[[ DATA FOR THE TASK, beginning ]]
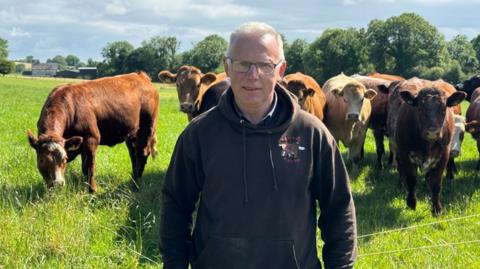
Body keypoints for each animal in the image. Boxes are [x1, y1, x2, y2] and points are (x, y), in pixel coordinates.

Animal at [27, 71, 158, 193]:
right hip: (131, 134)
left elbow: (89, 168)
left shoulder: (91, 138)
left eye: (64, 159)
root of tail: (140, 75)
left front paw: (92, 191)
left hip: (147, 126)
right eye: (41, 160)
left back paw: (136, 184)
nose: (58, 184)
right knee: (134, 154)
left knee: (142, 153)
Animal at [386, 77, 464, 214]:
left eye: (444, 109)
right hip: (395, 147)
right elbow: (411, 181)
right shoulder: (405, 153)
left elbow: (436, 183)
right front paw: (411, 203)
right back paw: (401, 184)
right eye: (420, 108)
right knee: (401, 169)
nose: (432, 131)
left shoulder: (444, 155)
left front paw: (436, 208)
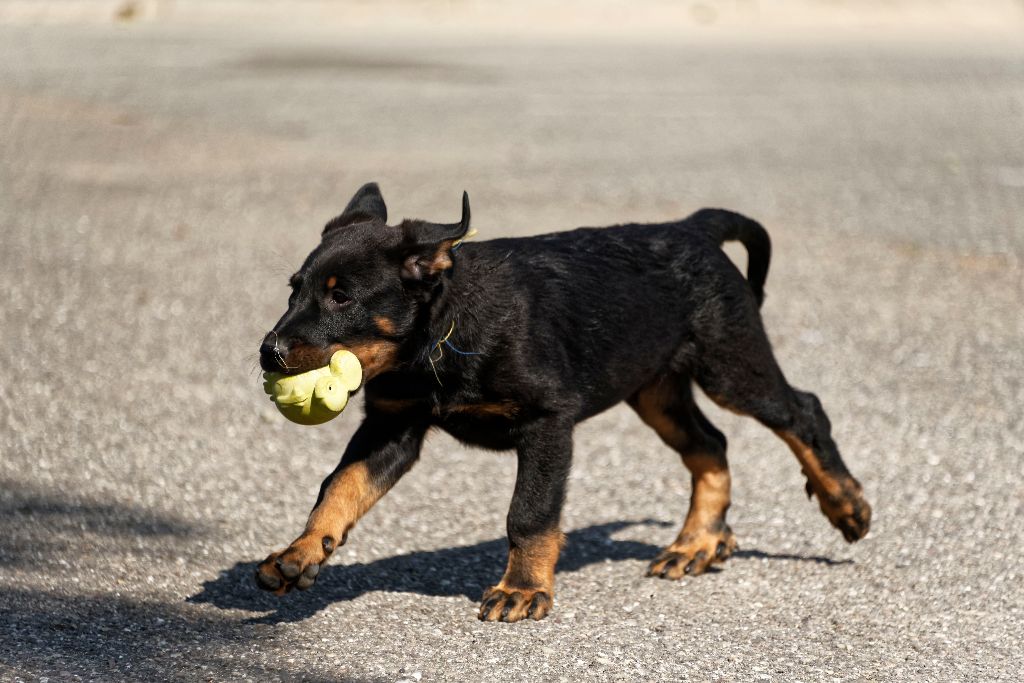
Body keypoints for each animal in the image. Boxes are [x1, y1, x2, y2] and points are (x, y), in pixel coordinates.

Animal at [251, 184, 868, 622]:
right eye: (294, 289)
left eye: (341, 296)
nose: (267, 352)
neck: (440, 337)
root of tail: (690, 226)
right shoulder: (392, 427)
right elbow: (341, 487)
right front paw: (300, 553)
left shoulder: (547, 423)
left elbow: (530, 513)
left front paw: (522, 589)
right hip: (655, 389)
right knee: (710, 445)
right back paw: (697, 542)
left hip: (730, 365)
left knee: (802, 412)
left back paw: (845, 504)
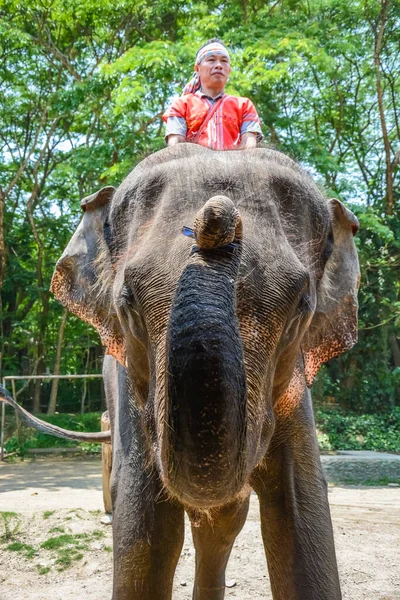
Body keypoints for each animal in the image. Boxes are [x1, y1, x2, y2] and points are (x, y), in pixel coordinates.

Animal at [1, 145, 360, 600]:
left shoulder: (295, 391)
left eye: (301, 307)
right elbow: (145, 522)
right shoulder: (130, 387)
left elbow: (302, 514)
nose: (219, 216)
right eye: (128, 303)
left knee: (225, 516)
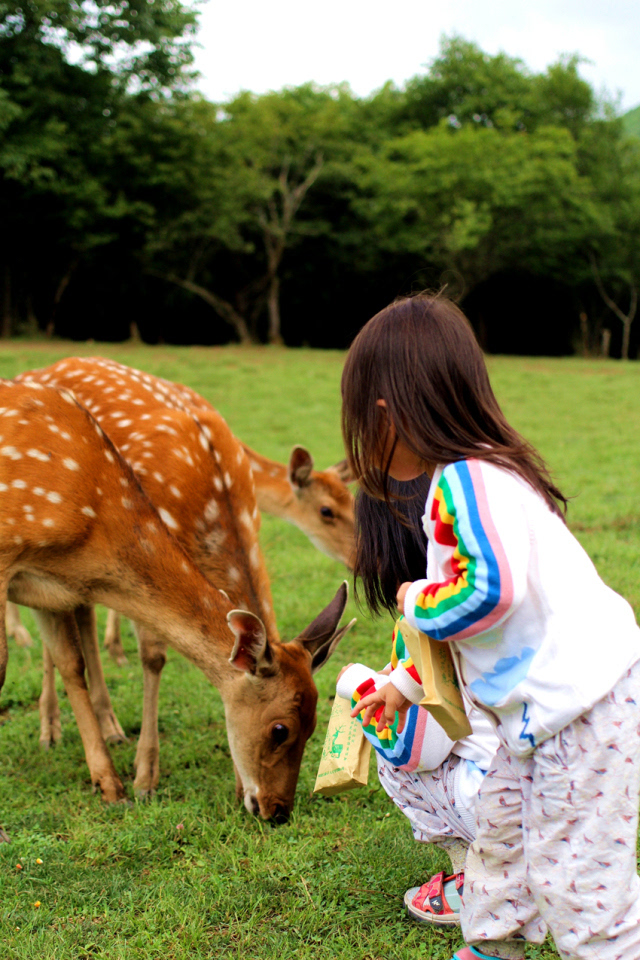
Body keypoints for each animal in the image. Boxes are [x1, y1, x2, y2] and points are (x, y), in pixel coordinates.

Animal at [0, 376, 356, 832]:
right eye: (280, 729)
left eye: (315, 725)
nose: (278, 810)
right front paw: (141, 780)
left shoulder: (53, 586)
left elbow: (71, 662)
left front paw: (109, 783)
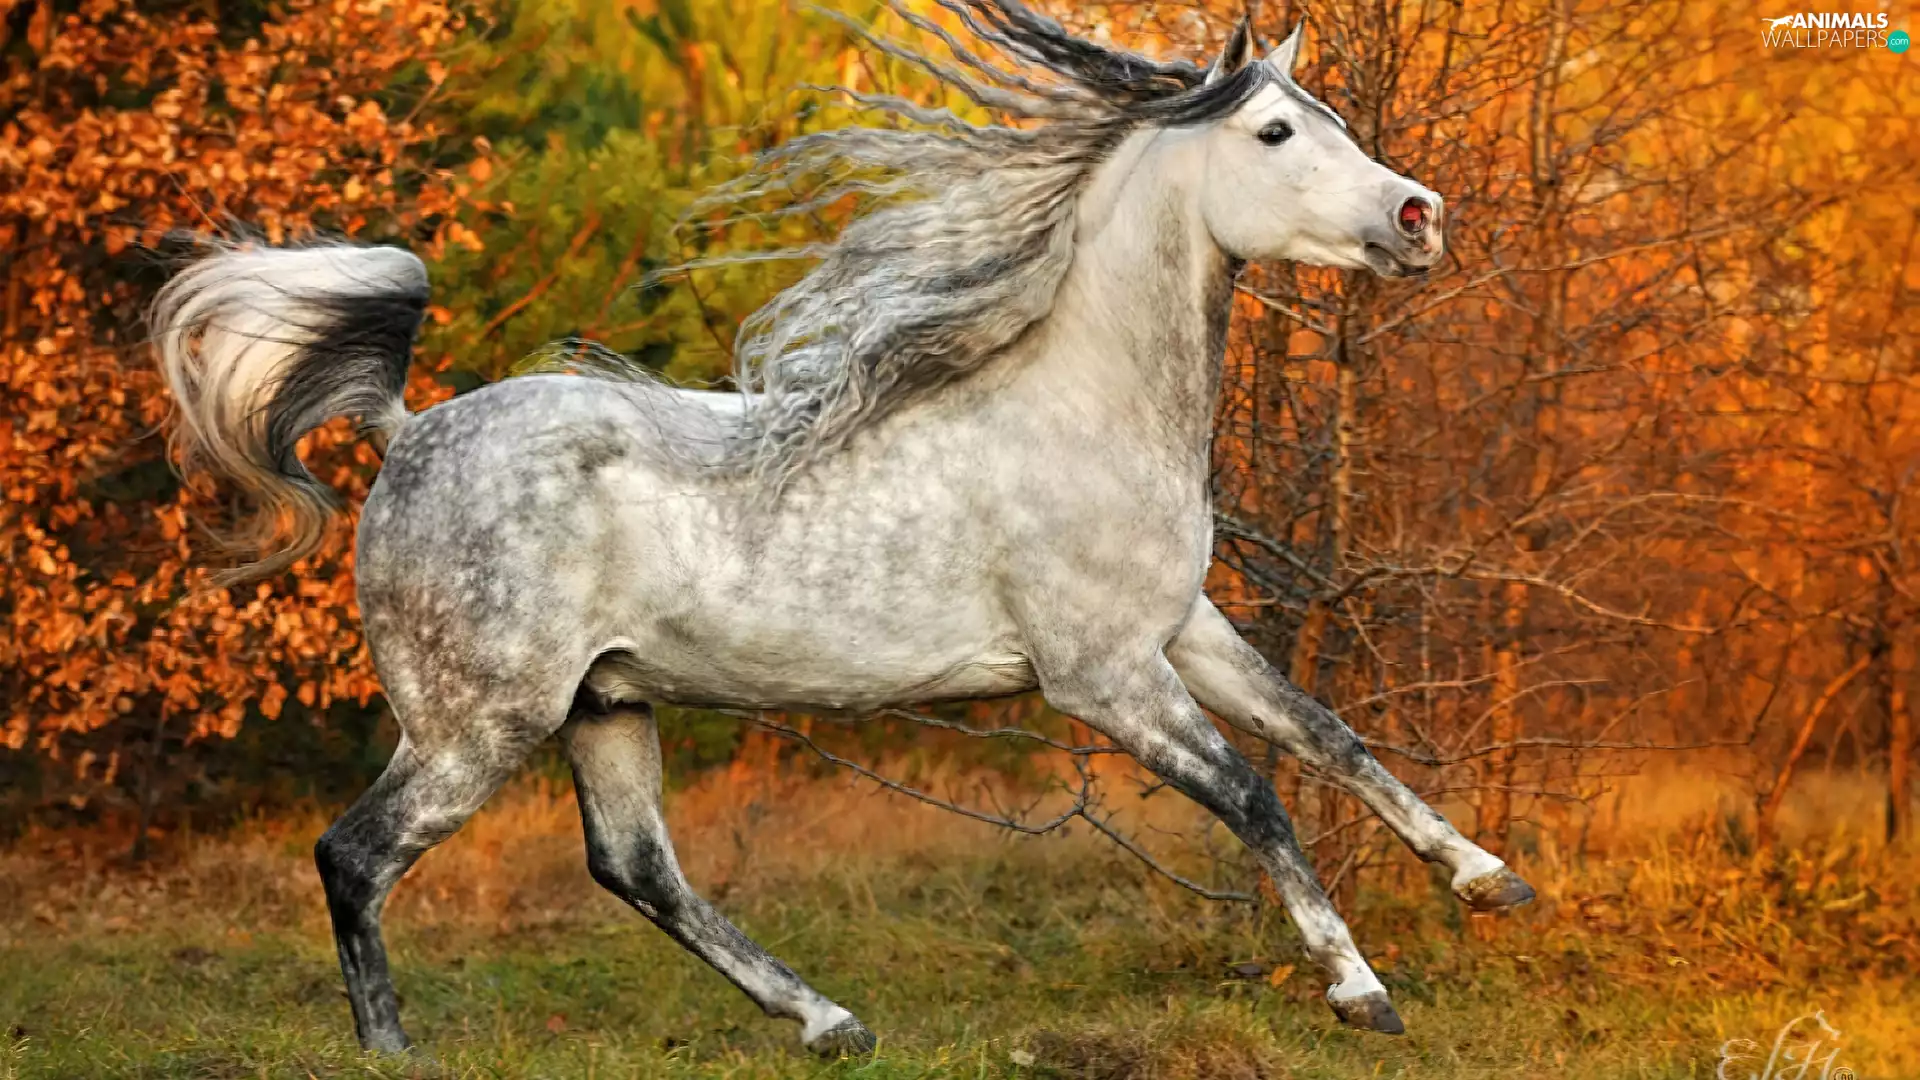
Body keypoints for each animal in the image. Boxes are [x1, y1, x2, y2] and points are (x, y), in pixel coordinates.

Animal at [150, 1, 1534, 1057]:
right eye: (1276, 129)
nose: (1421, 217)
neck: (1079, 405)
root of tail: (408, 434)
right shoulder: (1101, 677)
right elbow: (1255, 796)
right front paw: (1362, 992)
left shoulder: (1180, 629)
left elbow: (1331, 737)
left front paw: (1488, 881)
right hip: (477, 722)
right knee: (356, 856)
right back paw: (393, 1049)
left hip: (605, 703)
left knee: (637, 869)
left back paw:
[[ DATA FOR THE TASK, end ]]
Print the entries above exactly, taking out only the pictures.

• [FINAL ANSWER]
Body keypoints for each animal in the image. Boxes are [x1, y1, x2, y2] and points are (x, y), in pixel coordinates.

Animal at [27, 71, 158, 193]:
right hip: (131, 134)
left elbow: (89, 168)
left shoulder: (91, 138)
left eye: (64, 159)
root of tail: (140, 75)
left front paw: (92, 191)
left hip: (147, 126)
right eye: (41, 160)
left back paw: (136, 184)
nose: (58, 184)
right knee: (134, 154)
left knee: (142, 153)
Animal at [386, 77, 464, 214]:
left eye: (444, 109)
right hip: (395, 147)
right elbow: (411, 181)
right shoulder: (405, 153)
left elbow: (436, 183)
right front paw: (411, 203)
right back paw: (401, 184)
right eye: (420, 108)
right knee: (401, 169)
nose: (432, 131)
left shoulder: (444, 155)
left front paw: (436, 208)
Body keypoints for each animal in the image. Boxes are [x1, y1, x2, y2] and points are (x, y), in pixel coordinates.

Animal at [251, 184, 868, 622]:
right eye: (294, 289)
left eye: (341, 296)
nose: (267, 352)
neck: (440, 337)
root of tail: (690, 226)
right shoulder: (392, 427)
right elbow: (341, 487)
right front paw: (300, 553)
left shoulder: (547, 423)
left elbow: (530, 513)
left front paw: (522, 589)
right hip: (655, 389)
right knee: (710, 445)
right back paw: (697, 542)
left hip: (730, 365)
left knee: (802, 412)
left back paw: (845, 504)
Body keypoints for each animal in the image. Boxes are [x1, y1, x2, y2] and points are (x, y), in pixel coordinates.

Animal at [1, 145, 360, 600]:
left shoulder: (295, 391)
left eye: (301, 307)
right elbow: (145, 522)
right shoulder: (130, 387)
left elbow: (302, 514)
nose: (219, 216)
right eye: (128, 303)
left knee: (225, 516)
Body keypoints for each animal in the image. Boxes are [x1, y1, x2, y2] and points are (x, y), in pixel coordinates.

Animal at [0, 376, 356, 832]:
right eye: (280, 729)
left eye: (315, 725)
nose: (278, 810)
right front paw: (141, 780)
left shoulder: (53, 586)
left elbow: (71, 662)
left front paw: (109, 783)
Body keypoints for each animal in the image. Boxes are [x1, y1, x2, y2] and points are (x, y), in pixel coordinates.

Animal at [150, 1, 1534, 1057]:
right eye: (1276, 129)
nose: (1421, 217)
neck: (1079, 405)
root of tail: (408, 434)
right shoulder: (1101, 677)
right elbow: (1255, 796)
right front paw: (1362, 992)
left shoulder: (1180, 629)
left elbow: (1331, 737)
left front paw: (1488, 881)
right hip: (477, 722)
right knee: (356, 856)
right back paw: (393, 1049)
left hip: (605, 703)
left knee: (637, 869)
left back paw:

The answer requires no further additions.